Friday, October 17, 2014

Thoughts on Future Income Risk

As I was progressing through high school, I was told repeatedly that the point of going to college was to prepare myself to join the workforce and to give myself a head start in life.  It made perfect sense to me at the time, and I still think it is good advice.  But I had missed the essence of the advice.  It wasn't necessarily what courses I took or what grades I got that would give me that head start.  Sure, these things are important and are going to be used as a metric for evaluation in the future.  But preparing for the workforce?  The head start in life?  That was from living through the experience:  having to learn things that were so new that every sentence seemed like gibberish, or learning that failure is part of the process of growing.  However, this experience comes with a pretty high cost, and it is up to those who choose to go to college to make sure that we minimize our future income risk while we increase our human capital.

Coming into college, I did not have a lot of money to throw around.  I had gotten enough money from the school to pay for the tuition and some of the housing costs of living at the dorms, which was mandatory for freshman.  As a result, I had to take out loans to pay for the rest of the dorms as well as books and other incidentals, which totaled several thousand dollars in loans.  The following year, my scholarships from the university were reduced, and so I had to take out even more loans as well as pick up a part-time job.  This is when I started to really contemplate the long-term costs of going to college.  At this rate, if I didn't start really excelling in my classes and networking like crazy, it might not have been worth coming here.

In order to try to minimize the debt that I was accumulating, I would work full time over the summer and save up money that I could use throughout the school year.  I would then keep a part-time job during the semester to also lessen my loan burden.  For every dollar that I could save up over the summer, I would save more than a dollar in interest by not taking it out in loans.  In addition, I would get jobs at companies that would look good on my resume so that I could network as well as save up money for school.  For example, I was an office assistant at a law firm for 3 summers.  The pay was about average, but I was able to network with professionals in my field as well as having the benefit of having a law firm on my resume.

As far as older relatives go, I have a cousin that is 6 years older than me and took a similar path: graduated high school, then went to college for 4 years using loans and working part-time.  She was okay with her debt upon graduation and for a few years afterwards.  However, she ran into trouble about 5 years out of graduation when she bought a car, new furniture, and got a new apartment all within the same year.  This put more strain on her than she thought it would and as a result, she had to work a second job, all but sacrificing the sacred "mid-twenties" social life.  I will definitely keep this in mind post-graduation as complacency seems to blame here.

1 comment:

  1. Let me divide my comments into two parts. The first concerns only the pecuniary (financial) returns to college The second concerns other returns that can't be measured by your future earnings.

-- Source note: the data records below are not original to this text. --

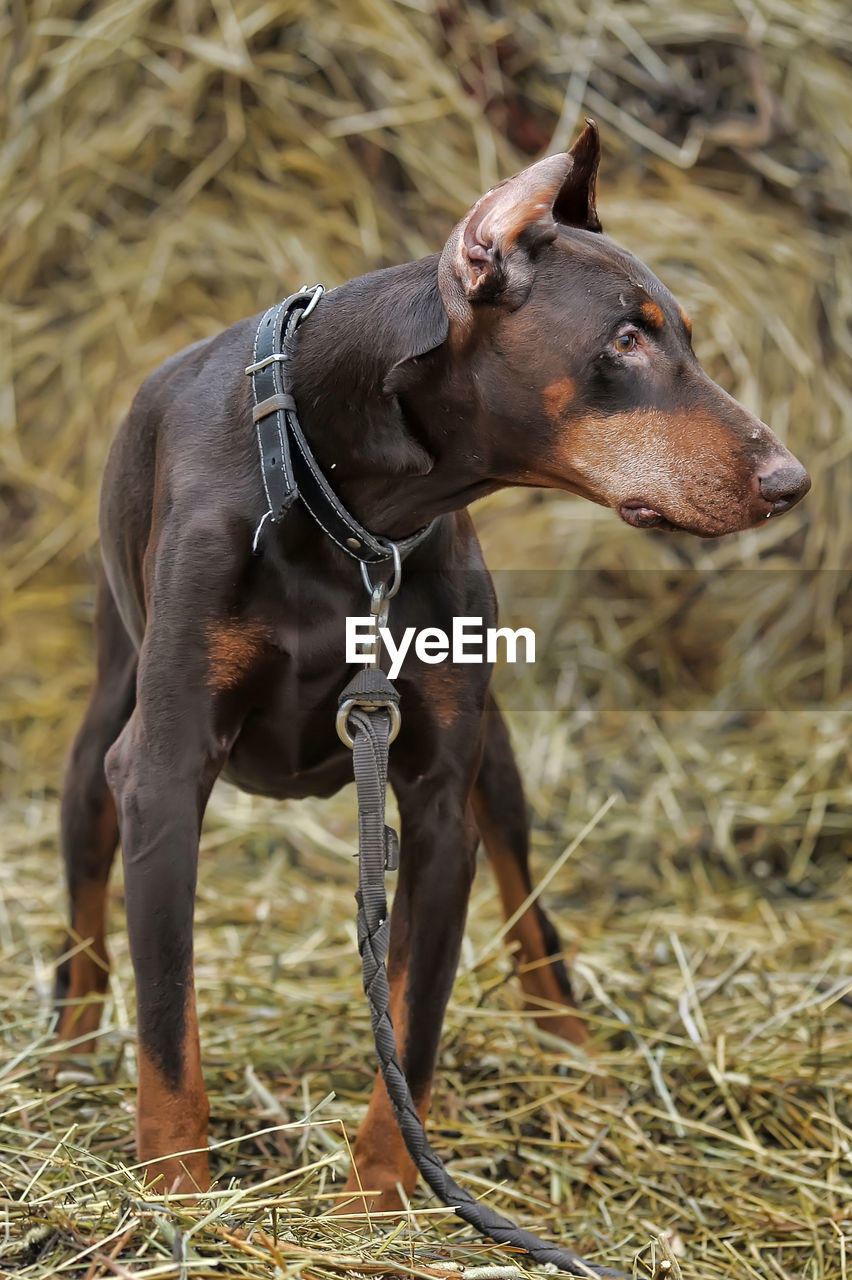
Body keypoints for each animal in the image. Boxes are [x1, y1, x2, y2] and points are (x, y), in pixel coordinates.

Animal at [54, 120, 808, 1198]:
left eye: (688, 337)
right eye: (626, 338)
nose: (792, 480)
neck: (345, 500)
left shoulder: (439, 796)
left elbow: (411, 1024)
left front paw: (377, 1201)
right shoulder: (161, 773)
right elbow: (167, 1022)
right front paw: (176, 1198)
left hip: (496, 759)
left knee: (533, 918)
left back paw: (575, 1065)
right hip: (102, 735)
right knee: (86, 917)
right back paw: (67, 1055)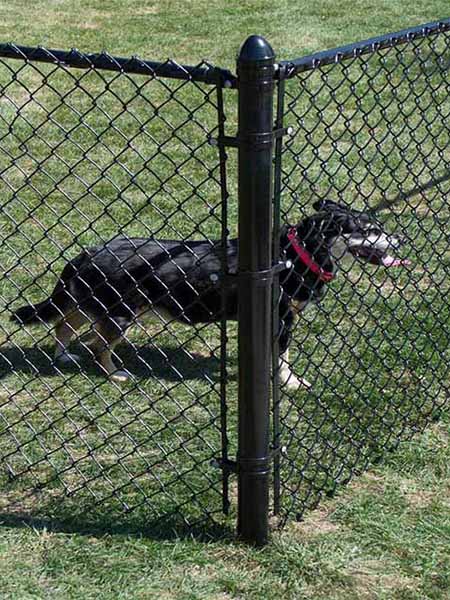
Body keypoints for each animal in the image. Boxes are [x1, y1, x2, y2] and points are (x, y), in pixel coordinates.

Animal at [10, 200, 412, 390]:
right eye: (369, 229)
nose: (401, 239)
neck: (296, 253)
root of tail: (85, 253)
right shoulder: (281, 320)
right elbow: (283, 361)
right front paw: (290, 385)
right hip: (120, 314)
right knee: (96, 343)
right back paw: (115, 375)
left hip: (91, 303)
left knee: (63, 323)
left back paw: (63, 356)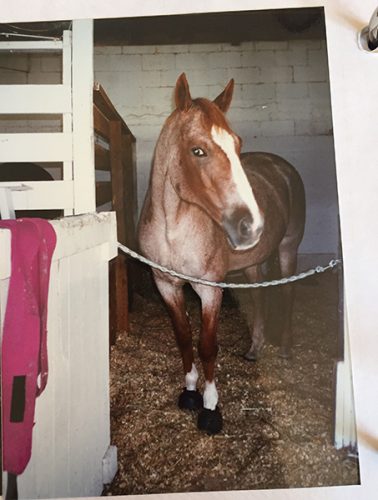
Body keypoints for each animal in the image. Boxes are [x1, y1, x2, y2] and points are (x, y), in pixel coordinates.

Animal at [137, 73, 306, 434]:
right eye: (197, 150)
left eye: (237, 144)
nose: (252, 225)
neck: (173, 229)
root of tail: (282, 167)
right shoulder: (166, 286)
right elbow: (184, 338)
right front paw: (189, 391)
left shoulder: (210, 290)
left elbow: (207, 346)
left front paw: (210, 407)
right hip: (254, 264)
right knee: (259, 298)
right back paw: (255, 349)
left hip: (288, 249)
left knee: (287, 292)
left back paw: (285, 347)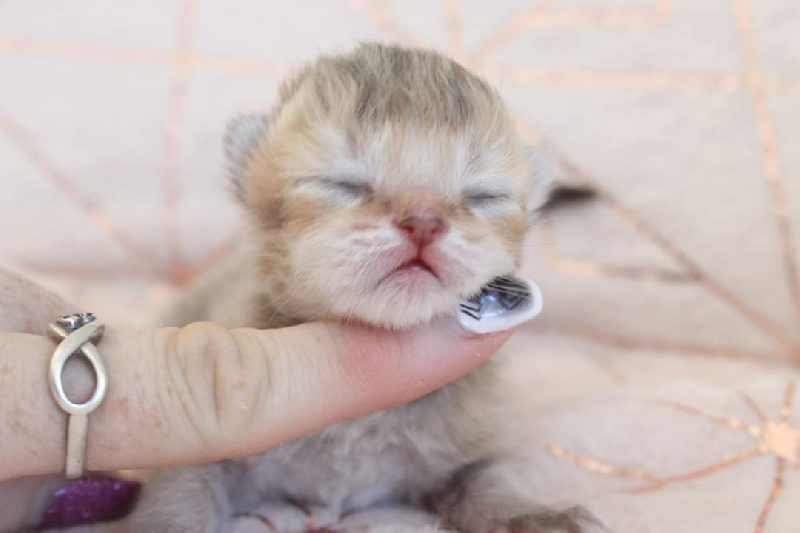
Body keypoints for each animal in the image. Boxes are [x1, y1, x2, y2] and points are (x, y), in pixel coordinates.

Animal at [131, 43, 596, 528]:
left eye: (484, 196)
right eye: (342, 184)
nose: (423, 221)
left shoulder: (469, 446)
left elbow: (487, 480)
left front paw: (531, 515)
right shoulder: (204, 452)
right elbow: (181, 490)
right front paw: (165, 522)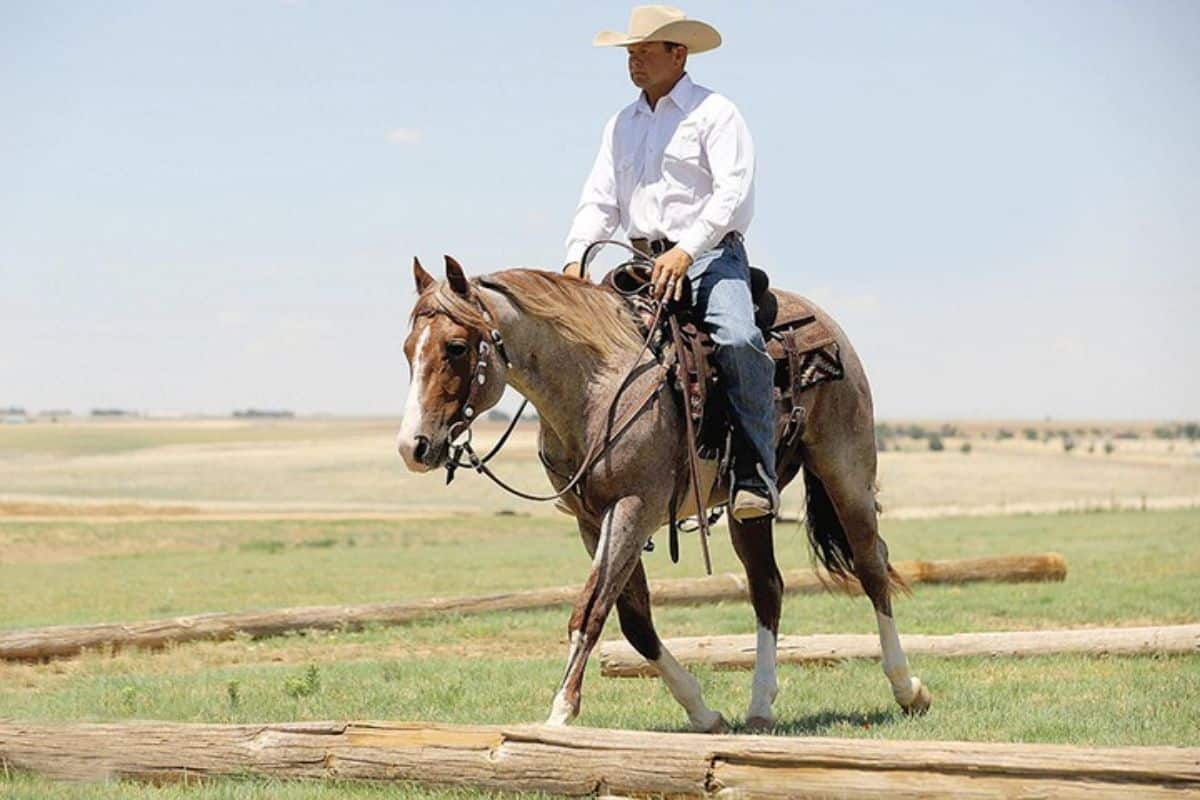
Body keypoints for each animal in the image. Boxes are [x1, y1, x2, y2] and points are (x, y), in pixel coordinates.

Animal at [398, 255, 931, 734]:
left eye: (456, 347)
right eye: (407, 349)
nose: (413, 446)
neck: (598, 384)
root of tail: (826, 324)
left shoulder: (634, 508)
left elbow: (589, 611)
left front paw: (558, 716)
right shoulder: (593, 520)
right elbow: (633, 620)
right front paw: (702, 711)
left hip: (847, 471)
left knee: (871, 567)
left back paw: (907, 688)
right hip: (749, 506)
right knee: (767, 587)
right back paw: (760, 705)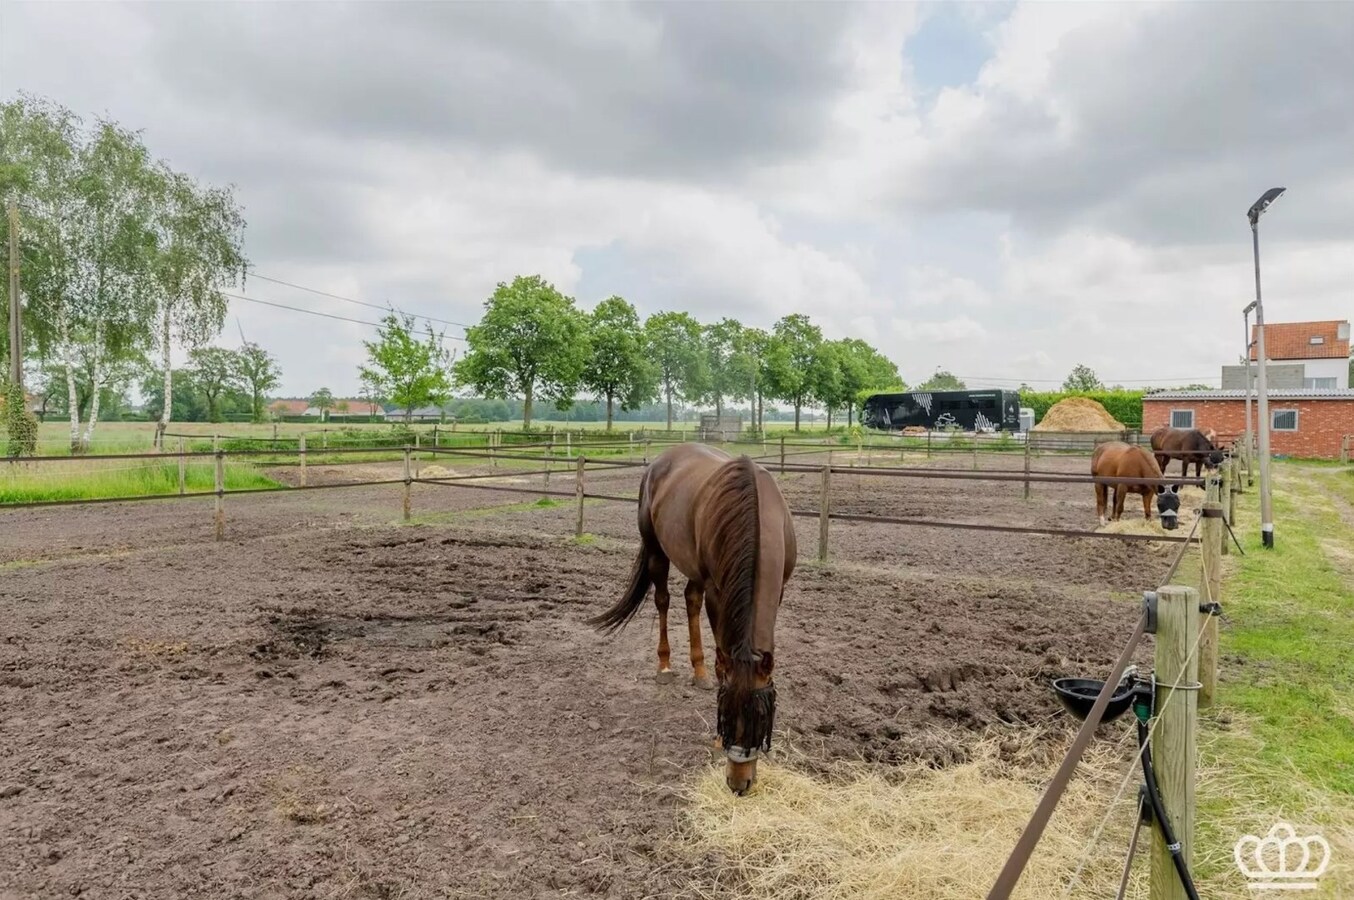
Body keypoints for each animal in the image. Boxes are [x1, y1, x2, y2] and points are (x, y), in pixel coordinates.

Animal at [587, 443, 797, 795]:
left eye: (761, 719)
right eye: (723, 716)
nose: (738, 784)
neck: (756, 514)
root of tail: (661, 460)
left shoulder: (778, 588)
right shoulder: (717, 592)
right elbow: (722, 657)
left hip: (693, 566)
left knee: (690, 600)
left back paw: (698, 672)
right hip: (657, 551)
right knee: (663, 600)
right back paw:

    You said some things that are economically wrong in your last sentence of the second paragraph, so I want to react to that. A big issue to consider is the road not taken and if there are multiple alternatives for those, which would be the best alternative. Would it be not going to college at all? Would it be working and going to college part time? Would it have been going to community college for the first two years to lessen the tuition burden and going to the U of I starting as a junior?

    If you figure out the best alternative and you compare the future earnings from that as compared to the future earnings from what you actually did, you can then determine whether the extract costs in what you did were worth it or not. You can't possibly figure that out, however, until you've got a reasonable basis for what your future earnings will be.

    The uncertainty is clearly greater in the future earnings than it is in the current expenditure on college. But even with piling up a significant amount of debt, that can be completely rational if the future earnings warrant doing so.

    Also, unfortunately, the macro economy has not performed all that well while you've been in college and that matters for your future earnings. It has been performing a bit better as of late, but there is a lot of uncertainty in whether additional improvement will happen or not. Your college investment would prove more sensible if the unemployment rate were lower and if the labor market were tighter for the next few years. Let's hope for that, though as I said, it is highly uncertain.

    Let me turn to the non-pecuniary return to college or, alternatively, why every college student should have a strong background in the liberal arts and thereby develop good critical thinking skills and a strong ability to communicate well. This has value for your own enjoyment of life, for you to be a better citizen in your community, and if you ultimately have a family to be a better parent. Those benefits can be strong even if the narrow economic argument for college at the U of I is not quite as strong, because of the labor market weakness I mentioned. So you do want to get a "total income" calculation in thinking about the question, and not just limit it to a narrow financial calculation. If you can't afford to eat or to have decent shelter, the narrow calculation is more relevant. If you generate enough income to manage the bare necessities, the other considerations take on more relevance.